Strengths: simplest, easiest to debug, fairly linear scaling up to 64-128 GPUs. Weakness: requires the full model + optimiser state on every GPU. Doesn’t help when the model itself doesn’t fit.
ZeRO sharding (DeepSpeed) is data parallelism with the optimiser state, gradients, and parameters split across GPUs. Each GPU still effectively does data-parallel work but holds a fraction of the state. The single biggest scaling win for medium-sized clusters.
Tensor parallelism
Within a single layer (e.g., a feedforward layer with weight matrix W of shape [4096, 16384]), the matrix is split across GPUs along the column dimension. Each GPU computes a partial output; outputs are gathered via all-reduce.
Strengths: works when the model layers are too big for one GPU. Necessary for > 30B parameter models on H100 hardware.
Weaknesses: communication-heavy, every layer requires all-reduce. Bandwidth-bound. Typically capped at 8 GPUs (within an NVLink-connected node).
Pipeline parallelism
Layers are split across GPU groups. Group 1 handles layers 0-19, group 2 handles 20-39, etc. Microbatches flow through the pipeline like a factory line.
Strengths: scales well across nodes (lower bandwidth requirements than tensor parallelism). Necessary for very large models that span entire racks.

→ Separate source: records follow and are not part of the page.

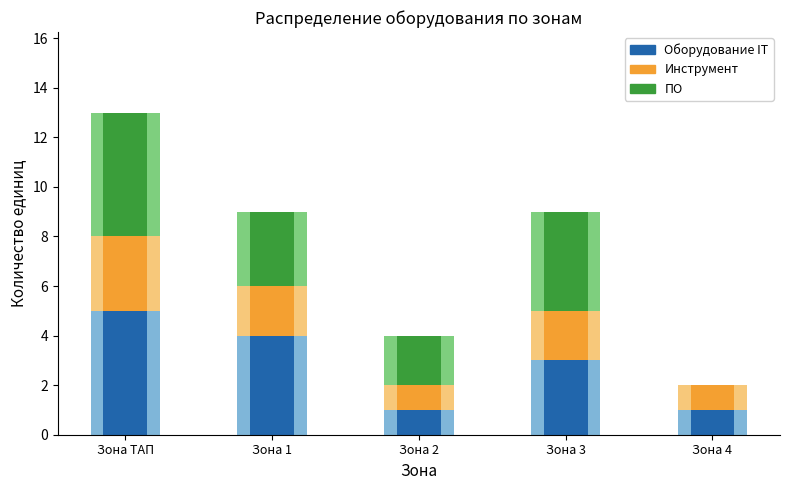

Which series changed the most between Зона ТАП and Зона 3?

Оборудование IT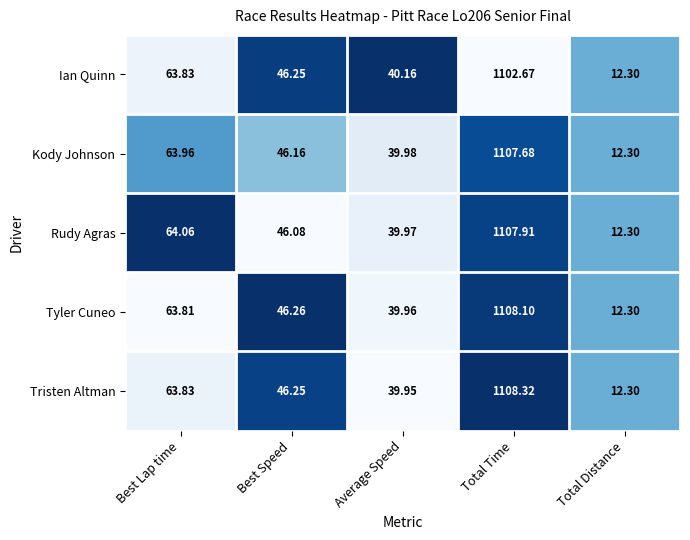

Which series changed the most between Average Speed and Total Distance?

Ian Quinn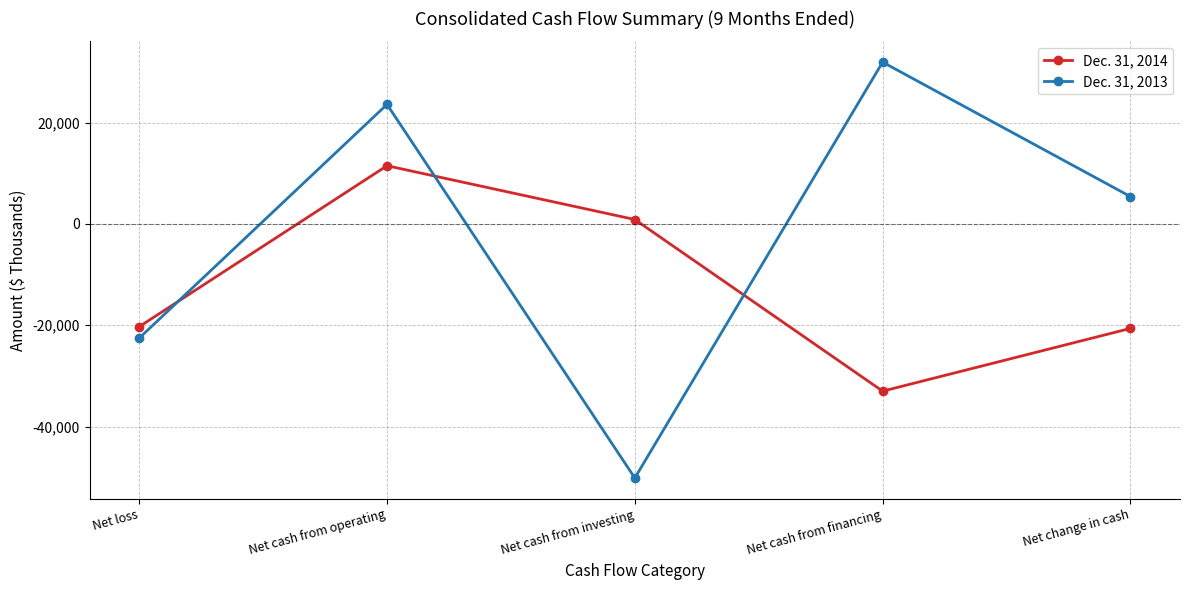

In Dec. 31, 2014, how many points are lower than both neighbors (excluding endpoints)?

1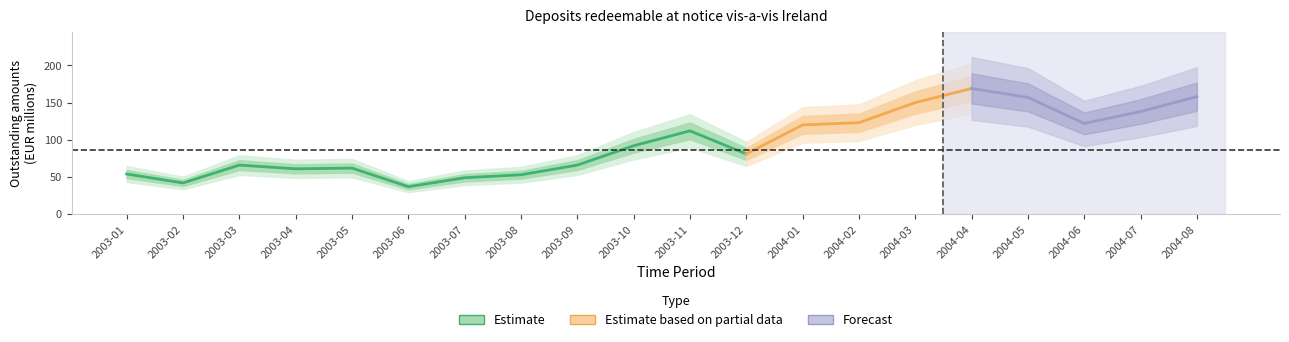

List the labels in order of value, largest first.

2004-04, 2004-08, 2004-05, 2004-03, 2004-07, 2004-02, 2004-06, 2004-01, 2003-11, 2003-10, 2003-12, 2003-03, 2003-09, 2003-05, 2003-04, 2003-01, 2003-08, 2003-07, 2003-02, 2003-06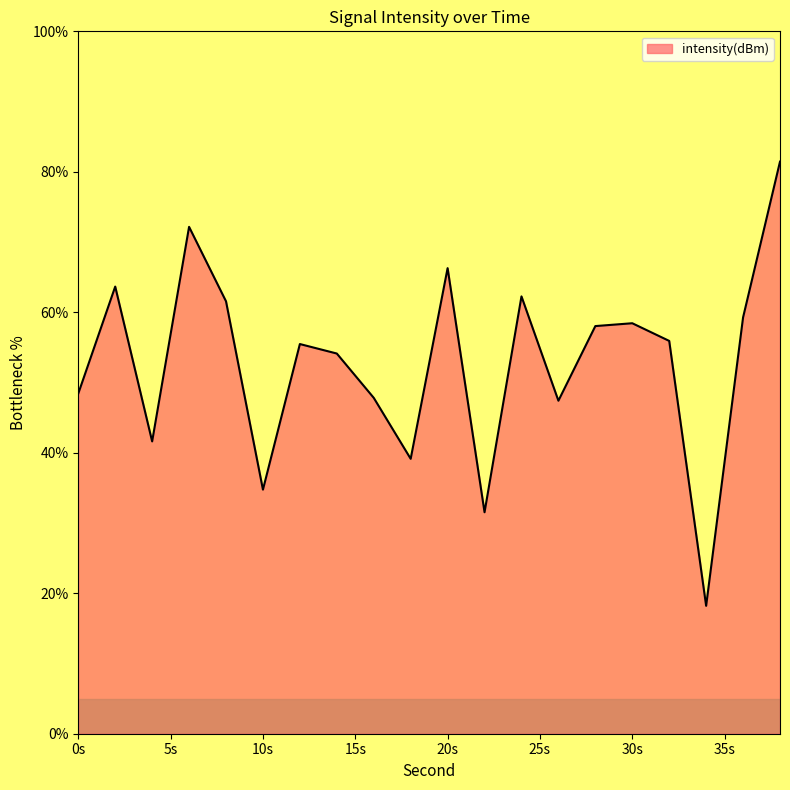

What is the smallest value displayed?

18.2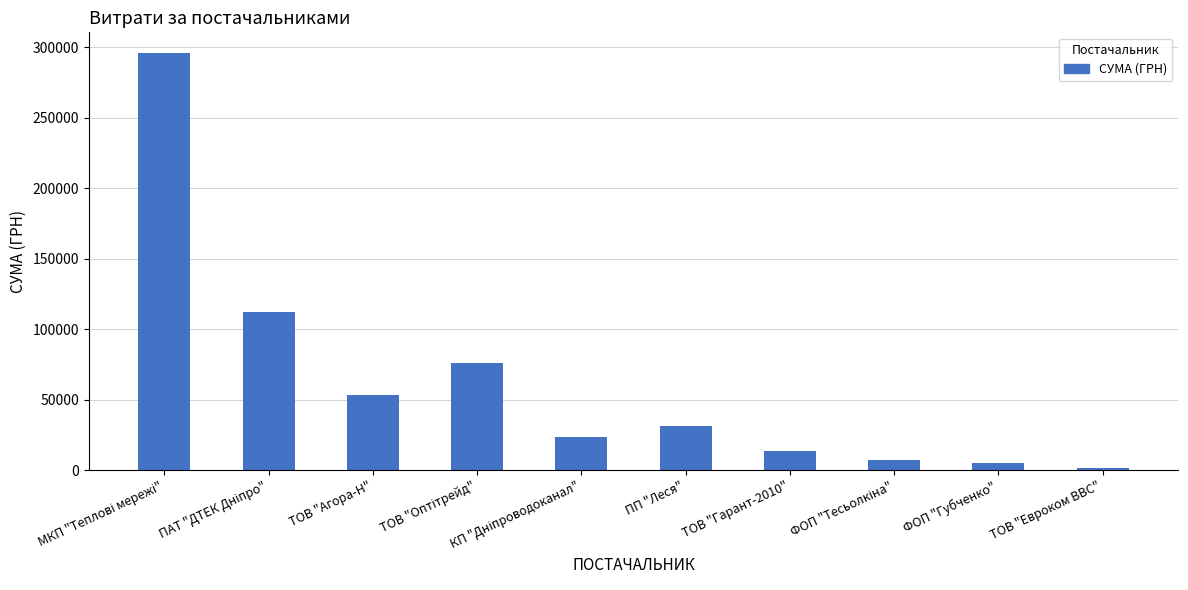

What is the label of the 2nd bar from the right?

ФОП "Губченко"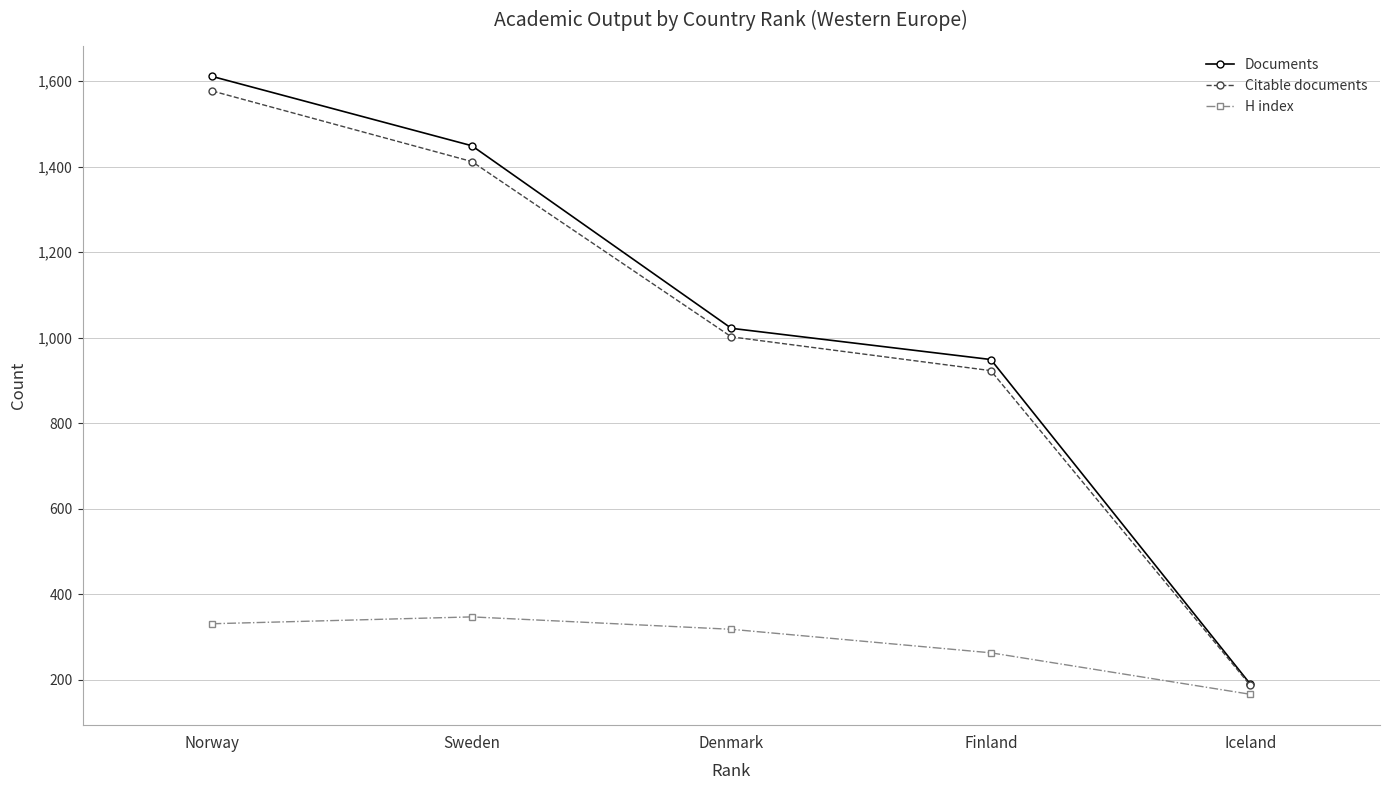

What are all the series names shown in the legend?

Documents, Citable documents, H index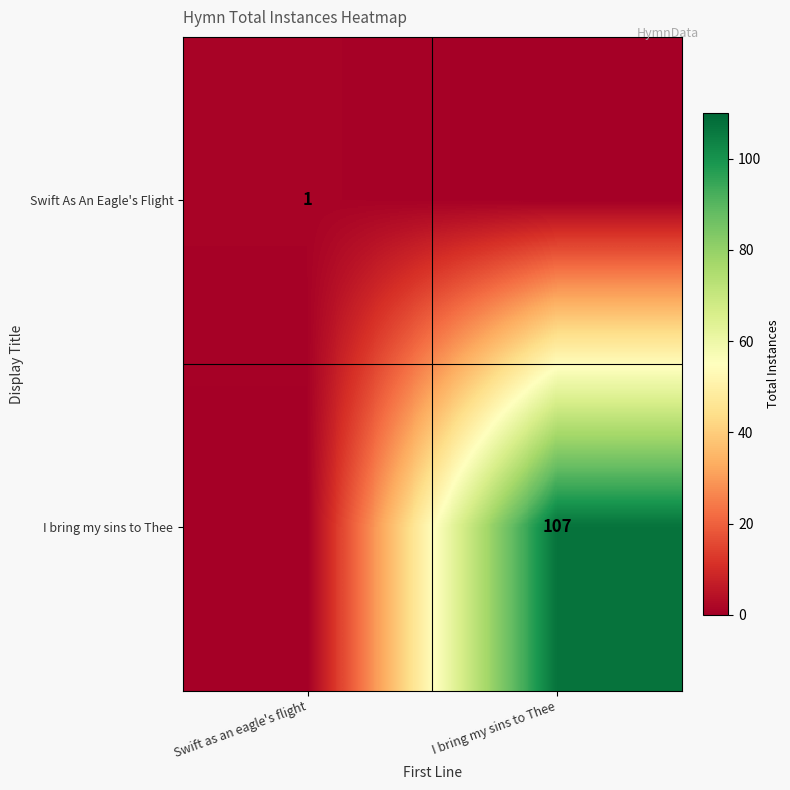

Is the value of Swift As An Eagle's Flight at Swift as an eagle's flight greater than the value of I bring my sins to Thee at I bring my sins to Thee?

No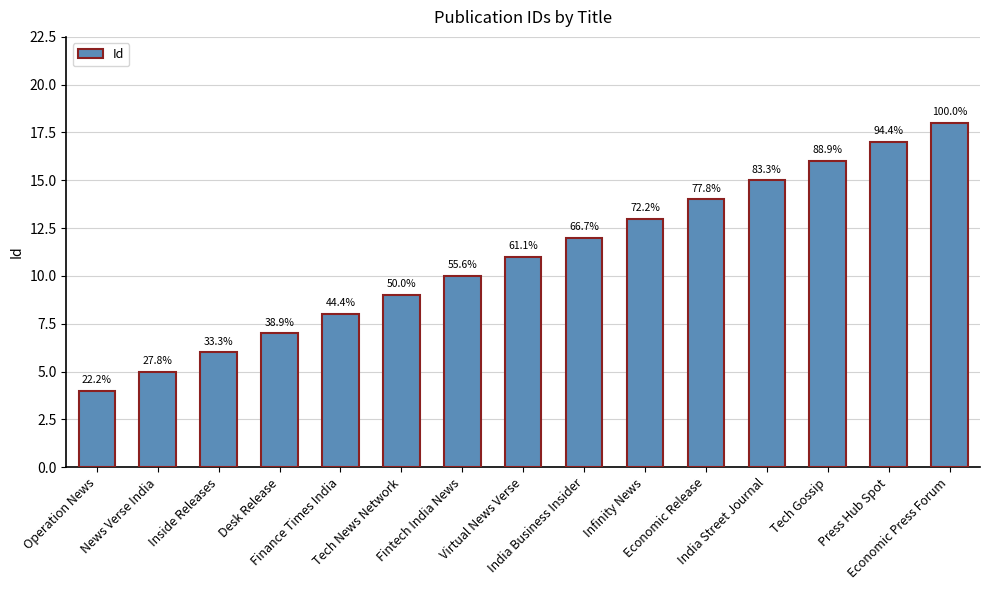

Read the value at Economic Release.

14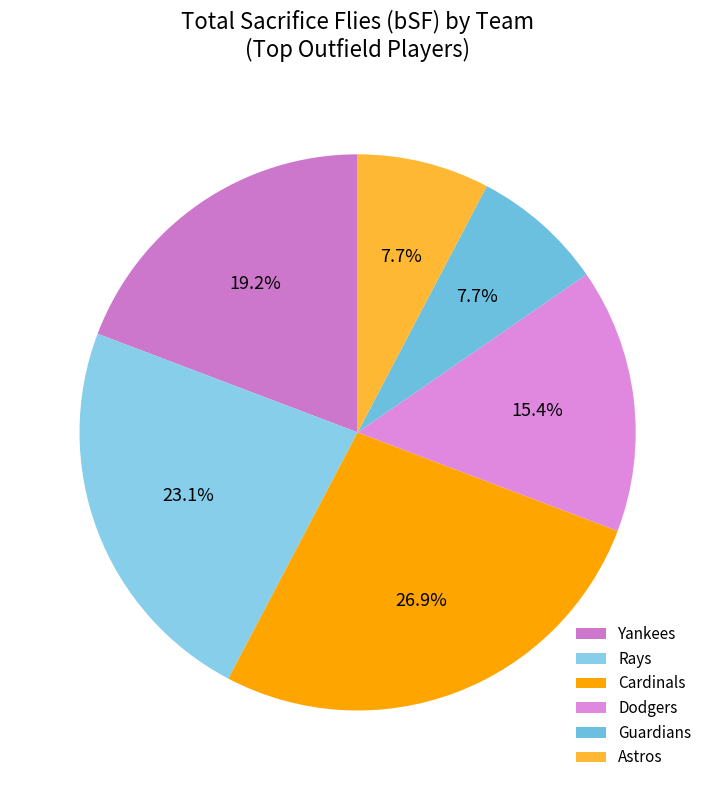

Does Yankees account for over 50% of the chart?

No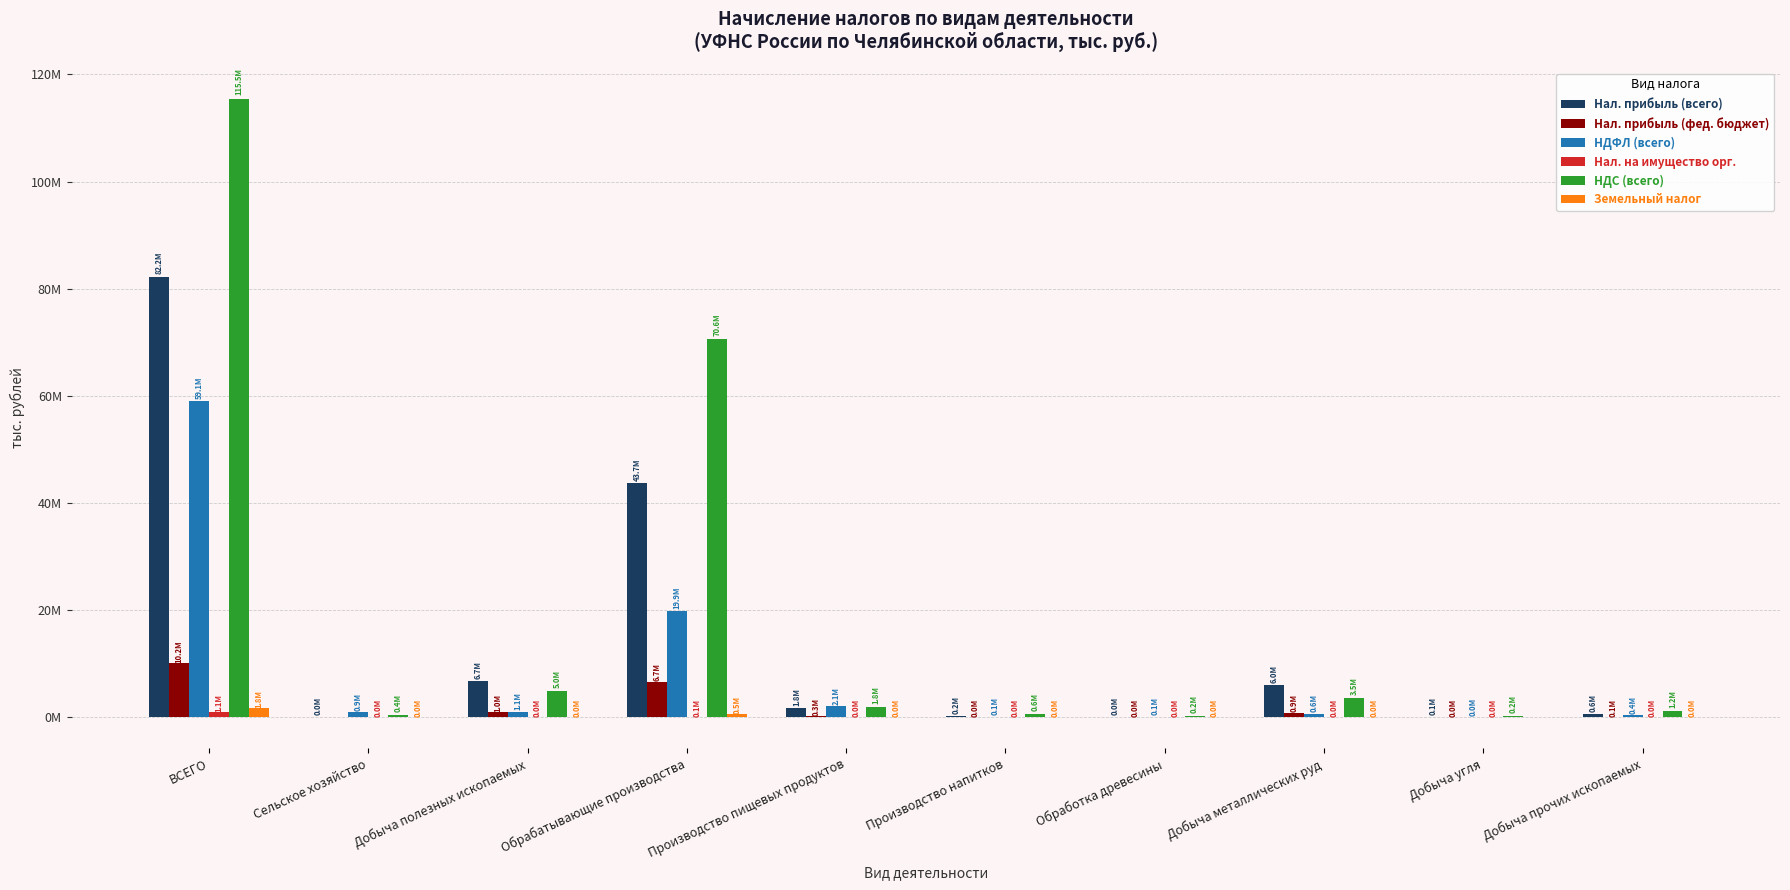

What is the label of the 2nd bar from the left?

Сельское хозяйство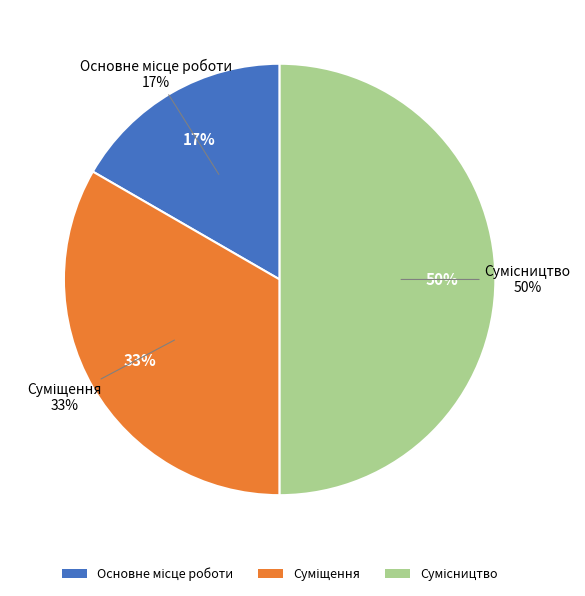

How many segments does this pie chart have?

3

Weaknesses: pipeline bubbles, idle time at the start and end of each batch. Mitigated by 1F1B and interleaved schedules but never eliminated.
3D parallelism
Frontier models combine all three. A typical 70B-parameter training run might use:
- Tensor parallelism = 8 (within a node).
- Pipeline parallelism = 4 (across nodes).
- Data parallelism = 16 (across the cluster).
Total: 8 × 4 × 16 = 512 GPUs. Each dimension solves a different scaling problem; together they unlock training that no single dimension can.
The choice of split is governed by communication cost (TP needs NVLink-fast intra-node), memory cost (PP requires all stages have similar memory), and compute cost (DP scales batch size). Frameworks like DeepSpeed and Megatron-LM automate the choice given a hardware topology.